El cristianismo tuvo primero que fijar su relación con el orden político. Dentro del Imperio romano, y como secta judía, la Iglesia cristiana primitiva compartió la misma categoría que tenía el judaísmo, sin embargo antes del fallecimiento del emperador Nerón en el 68 ya se le señalaba rival de la religión imperial romana, por tanto, enemiga del sistema establecido. Las causas de esta hostilidad hacia los cristianos no fueron siempre las mismas y, por lo general, la disconformidad y las persecuciones tenían justificaciones muy específicas. Pero, la lealtad que los cristianos mostraban hacia su Señor Jesús, era irreconciliable con la veneración que existía hacia el emperador como deidad, y los emperadores como Trajano y Marco Aurelio, que se encontraban afianzados de manera más intensa con conservar la unidad ideológica del Imperio, contemplaron en los cristianos una amenaza para sus propósitos; fueron ellos quienes decidieron poner fin a la amenaza.
Al igual que en la historia de otras religiones, en especial la del islam, el recelo a la nueva religión producía el efecto inverso al que se pretendía y, como señaló el epigrama de Tertuliano, miembro de la Iglesia del norte de África, ‘la sangre de los mártires se transformará en la semilla de cristianos’. A comienzos del siglo IV el mundo cristiano había crecido tanto en número y en fuerza, que para Roma era necesario tomar una determinación: eliminarlo o admitirlo.

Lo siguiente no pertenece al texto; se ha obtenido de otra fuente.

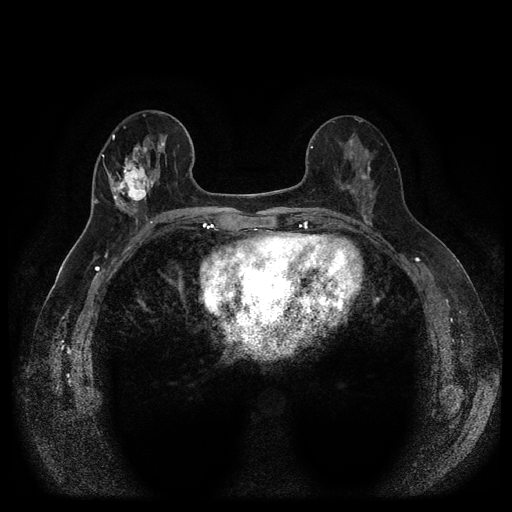
Breast MRI (dynamic contrast-enhanced, multi-phase), one axial slice; dynamic contrast-enhanced series, time point 2 of 5 at this slice position (early post-contrast); 1.5 T; TE 2.6 ms, TR 5.4 ms; 2 mm slice thickness; 512 × 512 image matrix. Patient: female, 56 years.
Outlined on this slice (semi-automatically segmented with operator editing):
- breast lesion (labelled 'tumour' in the annotation; benign lesions carry a separate 'benign' label): box from (x=108, y=152) to (x=159, y=211) px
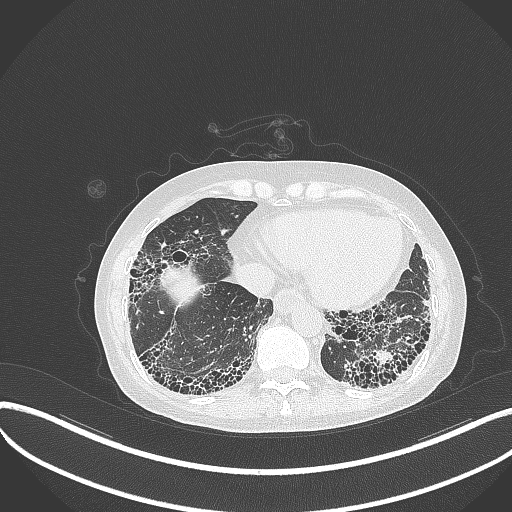
Chest CT, one axial slice. Slice 76 of 373 in the series (ordered by position). 120 kVp. Lung window (W 1500 / L -600 HU). 1 mm slice thickness. 512 × 512 image matrix, field of view 400 × 400 mm. Patient: female, 56 years. From the clinical record (not read from this slice): clinical TNM (as recorded): T1 N0 M0.
Structures marked on this image (rectangle marked by the reading radiologist):
- lung tumour (recorded histology: adenocarcinoma): bounding box (x1, y1, x2, y2) in pixels: (372, 346, 397, 371)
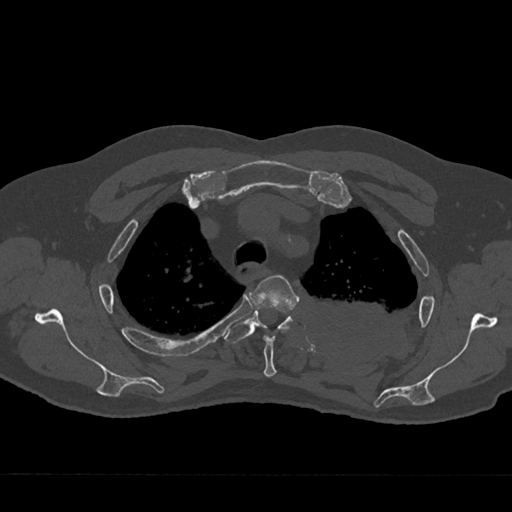
CT including the spine, one axial slice; position 544 of 797 along the scan axis; reconstruction kernel Br40s/3; bone window (W 1800 / L 400 HU); 0.5 mm slice thickness; 512 × 512 image matrix. Patient: male, 75 years. Case-level facts recorded for this patient, not image findings: primary cancer: renal; vertebrae with lytic lesions (as recorded): T4.
Outlined on this slice (semi-automatic segmentation, software-assisted and operator-edited):
- T3 vertebra: box from (x=249, y=275) to (x=298, y=377) px
- T4 vertebra: (x=224, y=309)–(x=293, y=344)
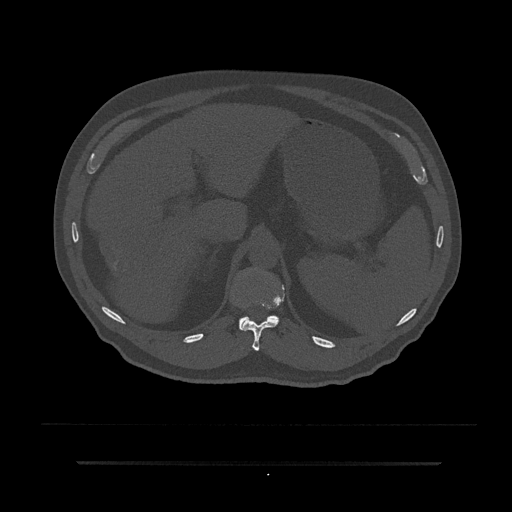
CT including the spine, one axial slice. Position 245 of 797 along the scan axis. Reconstruction kernel Br40s/3. Bone window (W 1800 / L 400 HU). 0.5 mm slice thickness. 512 × 512 image matrix, field of view 464 × 464 mm. Patient: male, 59 years. Case-level facts recorded for this patient, not image findings: primary cancer: bile ducts.
Annotated regions visible in this slice (semi-automatic segmentation, software-assisted and operator-edited):
- T11 vertebra: box from (x=242, y=295) to (x=283, y=351) px
- T12 vertebra: (x=239, y=315)–(x=279, y=331)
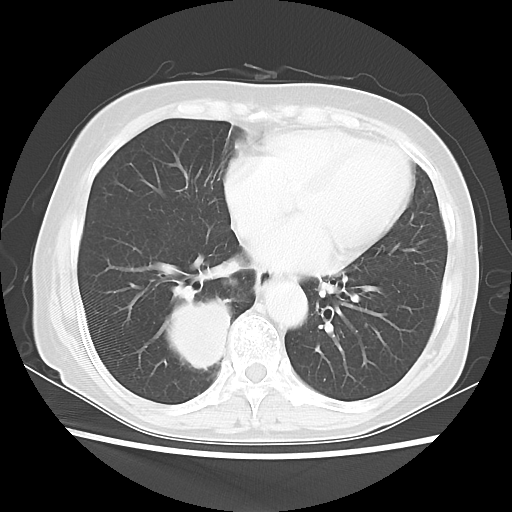
Chest CT, one axial slice; slice 21 of 56 in the series (ordered by position); reconstruction kernel LUNG; lung window (W 1500 / L -600 HU); 5 mm slice thickness; 512 × 512 image matrix. Female patient, age 66 years. Case-level facts recorded for this patient, not image findings: clinical TNM (as recorded): T2 N3 M0; histopathological grade: G3.
Annotated regions visible in this slice (bounding box drawn by a radiologist):
- lung tumour (recorded histology: small cell carcinoma): bounding box <164,290,239,385> (left, top, right, bottom; pixels)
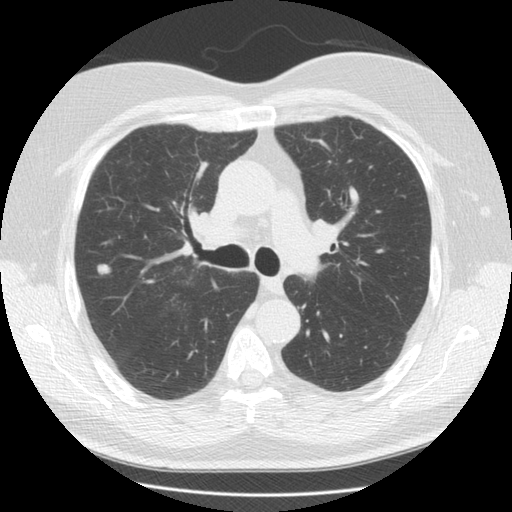
Axial slice from a low-dose chest CT screening exam, third annual screen, lung window (W 1500 / L -600 HU), 2.5 mm slice thickness, standard (soft-tissue) reconstruction kernel (STANDARD), 120 kVp, slice 55 of 146 in the series. Male, age 65 years at enrolment.
Lesion marked by an expert reader, bounding box <91,257,118,284> (left, top, right, bottom; pixels). Reader record for this screening exam (exam-level; its link to the box is not recorded): non-calcified nodule or mass ≥4 mm, right upper lobe, 12 × 12 mm, smooth margins, soft tissue attenuation, pre-existing on the prior screen: yes; interval growth: yes. Lung cancer was diagnosed 54 days after this screen: adenocarcinoma, NOS, right upper lobe, poorly differentiated (G3), stage IA (AJCC 6th edition), 17 mm at pathology.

El emperador Diocleciano trató de eliminar el cristianismo, sin embargo fracasó; el emperador Constantino I el Grande se decantó por contemporizar, y terminó desarrollando un imperio cristiano.
La aceptación oficial
La conversión del emperador Constantino situó al cristianismo en una posición privilegiada dentro del Imperio; se hizo más sencillo ser cristiano que no serlo. Como resultado, los cristianos comenzaron a sentir que se empezaba a disminuir el grado de exigencia y sinceridad con la conducta cristiana y que el único modo de cumplir con los imperativos morales de Cristo era escapar del mundo (y de la Iglesia que se encontraba en el mundo), y ejercer una profesión de disciplina cristiana como monje. Desde sus comienzos en el desierto egipcio, con el eremitorio de san Antonio, el monaquismo cristiano se propagó durante los siglos IV y V por numerosas zonas del Imperio romano. Los monjes cristianos se volcaron al rezo y a la contemplación de una vida ascética, no sólo en la parte griega o latina del Imperio romano, sino incluso más allá de sus límites orientales, en el interior de Asia. A lo largo del comienzo de la Edad Media, estos monjes se transformaron en la fuerza más poderosa del proceso de cristianización de los no devotos, de la renovación del culto y de la oración. Y pese al anti-intelectualismo, en reiteradas ocasiones trataron de hacer valer sus derechos desde el campo de la teología y la erudición.
A lo largo de los siglos IV y V el cristianismo fue la religión dominante en el mundo europeo y mediterráneo. Desde Irlanda, en el oeste, hasta Etiopía, en el sureste, la gente se había transformado a la nueva fe cristiana. Sólo un siglo después, la relevancia del cristianismo cambiaría de manera tajante debido a la divulgación de una nueva religión, el islam.